For whatever reasons, the club’s financial predicament was irreversible. I found it hard to take some people seriously who always assured me that “It would be ok. That a saviour will emerge”. They didn’t and it wasn’t ok. Those people, however, were not given the opportunity to be involved in Aldershot Town and, indeed, fortunately are no longer involved in football, full stop.
That final night at Ninian Park five days before the eventual closure of the club will always be recalled vividly. At the time, the Supporters Club were funding travel to the away matches for the team in addition to being able to donate funds collected by the generosity of supporters to the players who, by 1992, were not receiving any wages. I recall getting a phone call from caretaker manager Ian McDonald on the morning of the Cardiff City match informing me that if the coach company were not paid up-front, it wouldn’t be leaving the car park! In those days, you could only withdraw £100 per time from a building society and I had to make visits to three separate building societies to withdraw the cash. After rushing about to obtain the necessary funds, I recall getting grief upon arriving at the Rec for keeping everybody waiting.
However, travel to Cardiff we did on the team coach. It was a hugely emotional occasion, though. The final whistle was greeted with a wonderful sense of togetherness, but that thought of emptiness wasn’t too far away either! The realisation that this was it. The end! Departing the coach upon arriving back in Aldershot during the early hours of the morning provided an eerie feeling.
All those memories – McGregor, Johnson, Jopling, Brodie, Dungworth etc Unbeaten at home in 77/78 and then there was 1979 and the pure buzz of those special FA Cup nights. My childhood. The place I always felt the safest and the place I always felt the happiest - The Rec! Seemingly gone forever.
I wasn’t at the High Court on the day of the winding-up order, but was present at the Rec. It was surreal. I recall watching grown men in tears standing at the place they would have watched their football for decades. It was truly awful.
I recall a few days later being at the stadium when all the staff (players, management and admin) were all gathered on the pitch at the Rec. All those dedicated people, unpaid for months, being told that they no longer had a job. Soon after and it was a trip to the Auctioneers in Southampton where all the assets of Aldershot Football Club were sold off all in a morning. Pretty sad really.

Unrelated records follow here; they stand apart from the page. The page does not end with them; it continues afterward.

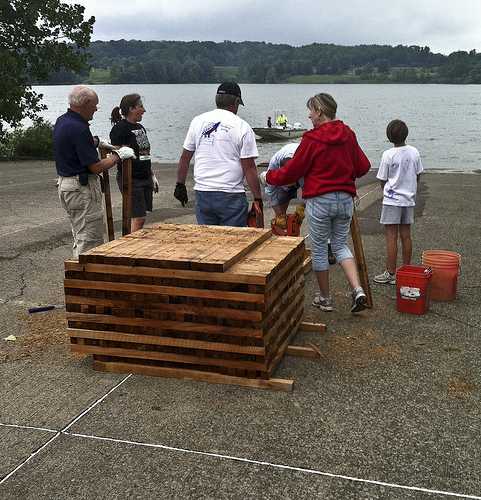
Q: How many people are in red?
A: One.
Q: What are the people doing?
A: Standing.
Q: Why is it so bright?
A: Sun light.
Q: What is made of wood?
A: The pallets.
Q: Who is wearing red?
A: The woman.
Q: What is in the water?
A: The boat.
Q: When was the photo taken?
A: Day time.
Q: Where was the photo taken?
A: Aside a lake.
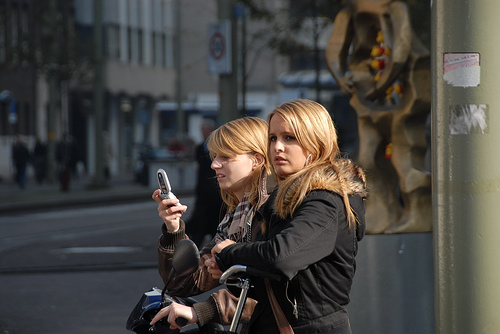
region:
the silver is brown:
[276, 107, 346, 189]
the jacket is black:
[289, 202, 341, 274]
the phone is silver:
[152, 167, 194, 214]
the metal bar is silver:
[208, 269, 245, 324]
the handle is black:
[240, 265, 285, 282]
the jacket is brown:
[212, 291, 244, 318]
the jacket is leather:
[211, 294, 237, 314]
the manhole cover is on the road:
[63, 236, 145, 263]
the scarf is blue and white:
[223, 204, 258, 230]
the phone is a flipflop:
[154, 167, 201, 213]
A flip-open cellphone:
[153, 152, 179, 196]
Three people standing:
[8, 132, 83, 190]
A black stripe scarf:
[212, 200, 258, 237]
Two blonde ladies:
[198, 106, 361, 198]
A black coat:
[268, 201, 373, 313]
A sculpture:
[339, 3, 431, 230]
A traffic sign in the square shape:
[191, 16, 256, 76]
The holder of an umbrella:
[216, 265, 252, 328]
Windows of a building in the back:
[110, 5, 170, 96]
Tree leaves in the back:
[249, 1, 331, 41]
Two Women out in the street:
[123, 91, 409, 332]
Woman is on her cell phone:
[136, 110, 271, 332]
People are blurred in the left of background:
[3, 106, 108, 209]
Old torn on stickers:
[434, 38, 496, 156]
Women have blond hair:
[146, 91, 388, 331]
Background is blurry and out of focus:
[1, 0, 359, 191]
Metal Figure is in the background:
[320, 0, 439, 238]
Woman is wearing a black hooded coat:
[216, 84, 382, 332]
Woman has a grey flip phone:
[138, 159, 193, 241]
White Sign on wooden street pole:
[201, 16, 240, 85]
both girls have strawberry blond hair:
[201, 91, 360, 228]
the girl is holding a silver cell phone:
[154, 162, 185, 216]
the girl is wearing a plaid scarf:
[204, 186, 266, 246]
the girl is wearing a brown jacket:
[148, 219, 258, 332]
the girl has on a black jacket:
[208, 182, 367, 332]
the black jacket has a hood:
[278, 158, 372, 250]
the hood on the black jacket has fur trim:
[273, 150, 371, 212]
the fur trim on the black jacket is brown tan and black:
[276, 153, 370, 211]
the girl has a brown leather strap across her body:
[250, 200, 297, 331]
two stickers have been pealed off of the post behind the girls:
[440, 48, 491, 149]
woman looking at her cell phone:
[153, 107, 271, 332]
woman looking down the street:
[206, 91, 370, 332]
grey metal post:
[429, 0, 499, 330]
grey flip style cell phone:
[156, 165, 182, 213]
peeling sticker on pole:
[437, 45, 490, 135]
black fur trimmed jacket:
[217, 159, 369, 331]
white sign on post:
[205, 20, 234, 71]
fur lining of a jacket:
[269, 155, 370, 216]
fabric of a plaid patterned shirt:
[214, 187, 269, 240]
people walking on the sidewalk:
[3, 126, 81, 193]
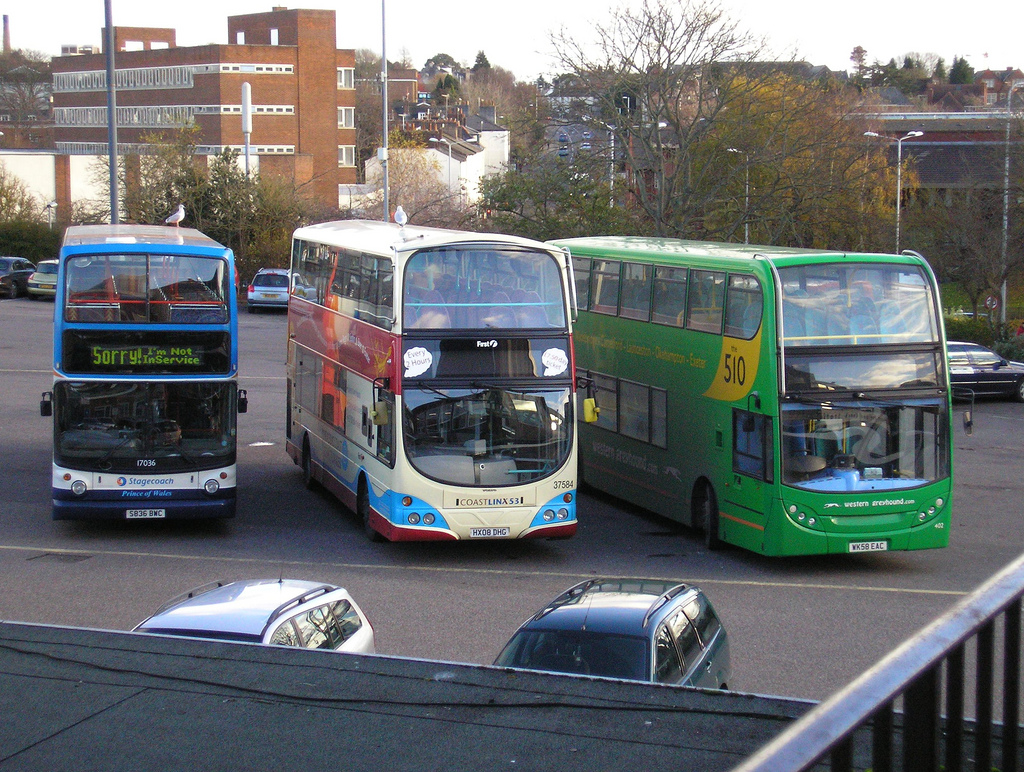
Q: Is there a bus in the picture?
A: Yes, there is a bus.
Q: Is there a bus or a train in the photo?
A: Yes, there is a bus.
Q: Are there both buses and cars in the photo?
A: Yes, there are both a bus and a car.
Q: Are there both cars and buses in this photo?
A: Yes, there are both a bus and a car.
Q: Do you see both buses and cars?
A: Yes, there are both a bus and a car.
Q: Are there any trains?
A: No, there are no trains.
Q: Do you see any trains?
A: No, there are no trains.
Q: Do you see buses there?
A: Yes, there is a bus.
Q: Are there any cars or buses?
A: Yes, there is a bus.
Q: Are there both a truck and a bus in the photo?
A: No, there is a bus but no trucks.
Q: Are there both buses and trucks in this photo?
A: No, there is a bus but no trucks.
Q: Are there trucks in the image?
A: No, there are no trucks.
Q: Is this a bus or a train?
A: This is a bus.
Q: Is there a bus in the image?
A: Yes, there is a bus.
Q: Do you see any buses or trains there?
A: Yes, there is a bus.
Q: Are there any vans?
A: No, there are no vans.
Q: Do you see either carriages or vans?
A: No, there are no vans or carriages.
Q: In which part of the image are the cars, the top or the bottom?
A: The cars are in the bottom of the image.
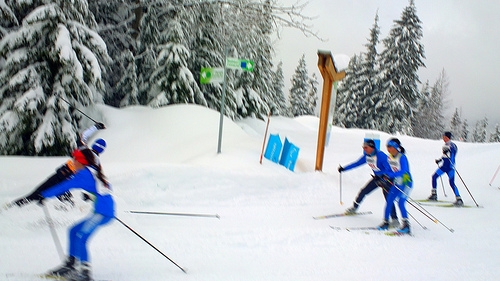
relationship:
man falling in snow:
[93, 137, 111, 173] [102, 105, 341, 275]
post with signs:
[194, 41, 254, 157] [196, 54, 258, 86]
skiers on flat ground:
[336, 128, 427, 236] [11, 163, 499, 275]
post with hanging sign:
[318, 72, 330, 173] [327, 75, 336, 142]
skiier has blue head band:
[377, 132, 417, 239] [386, 138, 402, 151]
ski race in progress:
[11, 163, 499, 275] [7, 117, 499, 276]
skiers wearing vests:
[7, 117, 499, 276] [89, 158, 406, 192]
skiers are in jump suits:
[7, 117, 499, 276] [48, 151, 488, 264]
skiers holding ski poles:
[336, 128, 427, 236] [395, 185, 459, 238]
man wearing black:
[0, 121, 110, 215] [14, 160, 70, 197]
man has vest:
[0, 121, 110, 215] [67, 155, 75, 170]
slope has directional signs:
[11, 163, 499, 275] [195, 45, 354, 176]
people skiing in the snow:
[7, 117, 499, 276] [11, 163, 499, 275]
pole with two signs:
[219, 66, 228, 153] [196, 54, 258, 86]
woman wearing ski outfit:
[377, 132, 417, 239] [375, 154, 414, 217]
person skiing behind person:
[423, 126, 471, 211] [34, 146, 123, 281]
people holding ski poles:
[7, 117, 499, 276] [406, 194, 455, 237]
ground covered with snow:
[11, 163, 499, 275] [102, 105, 341, 275]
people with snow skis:
[7, 117, 499, 276] [119, 200, 456, 270]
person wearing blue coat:
[377, 132, 417, 239] [376, 153, 416, 191]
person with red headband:
[37, 145, 123, 280] [67, 146, 92, 170]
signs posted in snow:
[196, 54, 258, 86] [102, 105, 341, 275]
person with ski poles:
[37, 145, 123, 280] [39, 197, 188, 280]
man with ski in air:
[0, 121, 110, 215] [48, 84, 111, 136]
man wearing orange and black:
[0, 121, 110, 215] [52, 155, 74, 175]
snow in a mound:
[102, 105, 341, 275] [131, 101, 244, 168]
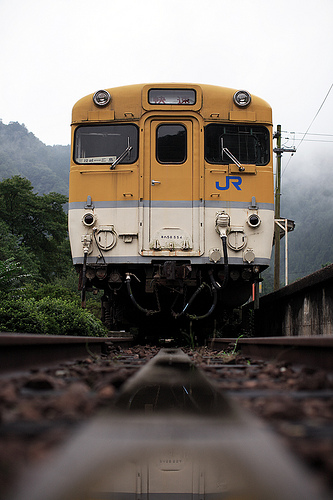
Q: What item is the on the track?
A: A train.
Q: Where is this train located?
A: In Asia.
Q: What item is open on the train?
A: The door.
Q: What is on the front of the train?
A: Wires and tubes.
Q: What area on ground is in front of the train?
A: The train tracks.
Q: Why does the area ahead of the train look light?
A: They are on the fog.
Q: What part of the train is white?
A: The bottom.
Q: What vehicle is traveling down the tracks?
A: A train.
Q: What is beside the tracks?
A: Trees and shrubbery.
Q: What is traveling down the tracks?
A: A train.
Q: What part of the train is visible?
A: The caboose.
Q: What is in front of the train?
A: The mountains.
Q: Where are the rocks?
A: On railroad tracks.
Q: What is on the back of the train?
A: Windows.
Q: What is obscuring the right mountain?
A: Fog.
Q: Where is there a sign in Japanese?
A: Above the door.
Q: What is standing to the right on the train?
A: Telephone pole.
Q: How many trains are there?
A: One.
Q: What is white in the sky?
A: Fog.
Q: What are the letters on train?
A: J R.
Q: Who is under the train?
A: No one.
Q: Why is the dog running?
A: No dog.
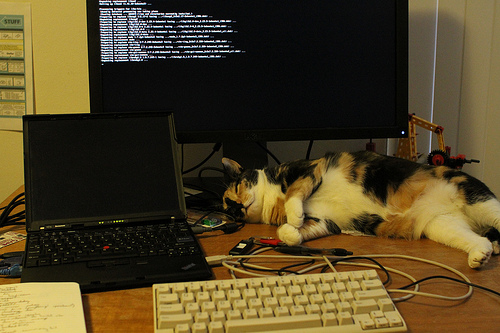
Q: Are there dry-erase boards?
A: No, there are no dry-erase boards.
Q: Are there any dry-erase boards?
A: No, there are no dry-erase boards.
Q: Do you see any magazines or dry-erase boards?
A: No, there are no dry-erase boards or magazines.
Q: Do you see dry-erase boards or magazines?
A: No, there are no dry-erase boards or magazines.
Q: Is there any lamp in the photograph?
A: No, there are no lamps.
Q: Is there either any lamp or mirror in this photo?
A: No, there are no lamps or mirrors.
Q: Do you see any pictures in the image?
A: No, there are no pictures.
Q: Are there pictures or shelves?
A: No, there are no pictures or shelves.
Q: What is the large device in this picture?
A: The device is a computer monitor.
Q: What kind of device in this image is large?
A: The device is a computer monitor.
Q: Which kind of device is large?
A: The device is a computer monitor.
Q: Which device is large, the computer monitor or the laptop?
A: The computer monitor is large.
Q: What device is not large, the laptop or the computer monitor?
A: The laptop is not large.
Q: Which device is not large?
A: The device is a laptop.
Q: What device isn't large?
A: The device is a laptop.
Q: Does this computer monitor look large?
A: Yes, the computer monitor is large.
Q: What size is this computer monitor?
A: The computer monitor is large.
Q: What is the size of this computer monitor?
A: The computer monitor is large.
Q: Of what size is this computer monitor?
A: The computer monitor is large.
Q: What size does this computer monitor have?
A: The computer monitor has large size.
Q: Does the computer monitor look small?
A: No, the computer monitor is large.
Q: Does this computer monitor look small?
A: No, the computer monitor is large.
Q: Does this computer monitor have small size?
A: No, the computer monitor is large.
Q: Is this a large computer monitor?
A: Yes, this is a large computer monitor.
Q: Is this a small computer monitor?
A: No, this is a large computer monitor.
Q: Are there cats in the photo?
A: Yes, there is a cat.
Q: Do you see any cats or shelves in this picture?
A: Yes, there is a cat.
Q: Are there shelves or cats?
A: Yes, there is a cat.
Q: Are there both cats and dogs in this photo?
A: No, there is a cat but no dogs.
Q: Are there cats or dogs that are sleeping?
A: Yes, the cat is sleeping.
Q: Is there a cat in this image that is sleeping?
A: Yes, there is a cat that is sleeping.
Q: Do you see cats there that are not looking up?
A: Yes, there is a cat that is sleeping .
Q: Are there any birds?
A: No, there are no birds.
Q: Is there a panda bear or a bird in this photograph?
A: No, there are no birds or panda bears.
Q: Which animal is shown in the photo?
A: The animal is a cat.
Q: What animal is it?
A: The animal is a cat.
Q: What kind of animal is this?
A: This is a cat.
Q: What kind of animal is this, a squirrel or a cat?
A: This is a cat.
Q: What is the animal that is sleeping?
A: The animal is a cat.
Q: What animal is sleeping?
A: The animal is a cat.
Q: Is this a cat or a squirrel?
A: This is a cat.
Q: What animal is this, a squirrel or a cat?
A: This is a cat.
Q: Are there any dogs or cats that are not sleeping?
A: No, there is a cat but it is sleeping.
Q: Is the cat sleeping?
A: Yes, the cat is sleeping.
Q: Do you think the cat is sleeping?
A: Yes, the cat is sleeping.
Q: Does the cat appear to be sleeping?
A: Yes, the cat is sleeping.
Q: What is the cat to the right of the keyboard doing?
A: The cat is sleeping.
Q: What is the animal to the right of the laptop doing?
A: The cat is sleeping.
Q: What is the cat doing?
A: The cat is sleeping.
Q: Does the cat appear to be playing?
A: No, the cat is sleeping.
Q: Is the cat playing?
A: No, the cat is sleeping.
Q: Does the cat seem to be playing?
A: No, the cat is sleeping.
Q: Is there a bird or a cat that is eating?
A: No, there is a cat but it is sleeping.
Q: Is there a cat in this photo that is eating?
A: No, there is a cat but it is sleeping.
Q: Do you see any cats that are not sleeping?
A: No, there is a cat but it is sleeping.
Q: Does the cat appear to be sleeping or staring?
A: The cat is sleeping.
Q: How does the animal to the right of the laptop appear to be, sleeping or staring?
A: The cat is sleeping.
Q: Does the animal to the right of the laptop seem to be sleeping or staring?
A: The cat is sleeping.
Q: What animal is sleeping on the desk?
A: The cat is sleeping on the desk.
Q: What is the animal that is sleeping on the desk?
A: The animal is a cat.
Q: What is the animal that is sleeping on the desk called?
A: The animal is a cat.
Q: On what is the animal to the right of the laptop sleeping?
A: The cat is sleeping on the desk.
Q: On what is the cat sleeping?
A: The cat is sleeping on the desk.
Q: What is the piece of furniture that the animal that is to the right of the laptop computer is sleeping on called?
A: The piece of furniture is a desk.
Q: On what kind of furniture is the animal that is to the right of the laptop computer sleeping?
A: The cat is sleeping on the desk.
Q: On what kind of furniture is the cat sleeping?
A: The cat is sleeping on the desk.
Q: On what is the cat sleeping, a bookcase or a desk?
A: The cat is sleeping on a desk.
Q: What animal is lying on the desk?
A: The cat is lying on the desk.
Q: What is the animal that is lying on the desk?
A: The animal is a cat.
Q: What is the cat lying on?
A: The cat is lying on the desk.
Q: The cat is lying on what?
A: The cat is lying on the desk.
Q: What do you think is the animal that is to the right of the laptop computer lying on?
A: The cat is lying on the desk.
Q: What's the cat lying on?
A: The cat is lying on the desk.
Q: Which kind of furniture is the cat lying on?
A: The cat is lying on the desk.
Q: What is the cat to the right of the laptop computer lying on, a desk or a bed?
A: The cat is lying on a desk.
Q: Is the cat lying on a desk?
A: Yes, the cat is lying on a desk.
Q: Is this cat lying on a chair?
A: No, the cat is lying on a desk.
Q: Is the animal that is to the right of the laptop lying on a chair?
A: No, the cat is lying on a desk.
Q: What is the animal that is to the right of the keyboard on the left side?
A: The animal is a cat.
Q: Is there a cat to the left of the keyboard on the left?
A: No, the cat is to the right of the keyboard.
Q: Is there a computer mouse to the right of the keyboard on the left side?
A: No, there is a cat to the right of the keyboard.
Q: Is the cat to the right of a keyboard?
A: Yes, the cat is to the right of a keyboard.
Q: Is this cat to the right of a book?
A: No, the cat is to the right of a keyboard.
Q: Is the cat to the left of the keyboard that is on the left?
A: No, the cat is to the right of the keyboard.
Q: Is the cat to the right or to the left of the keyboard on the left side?
A: The cat is to the right of the keyboard.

It is imperative to emphasise the experiences of 1992. The rebirth of football in the town has been a special achievement driven by the enthusiasm of the supporters. The closure of Aldershot FC certainly provided added enthusiasm, determination and courage as the new club was formed and that dedication has continued by the tireless work of the new generation of supporters that have become avid followers.
Everybody should hold their heads high at this club. The adulation nationwide is sometimes missing of the achievement that has been created here after achieving five promotions since our inception, starting with nothing and having to earn the right to succeed.
Next season, we will remember the marvellous achievements that have been created since 1992, but this week is all about remembering Aldershot Football Club.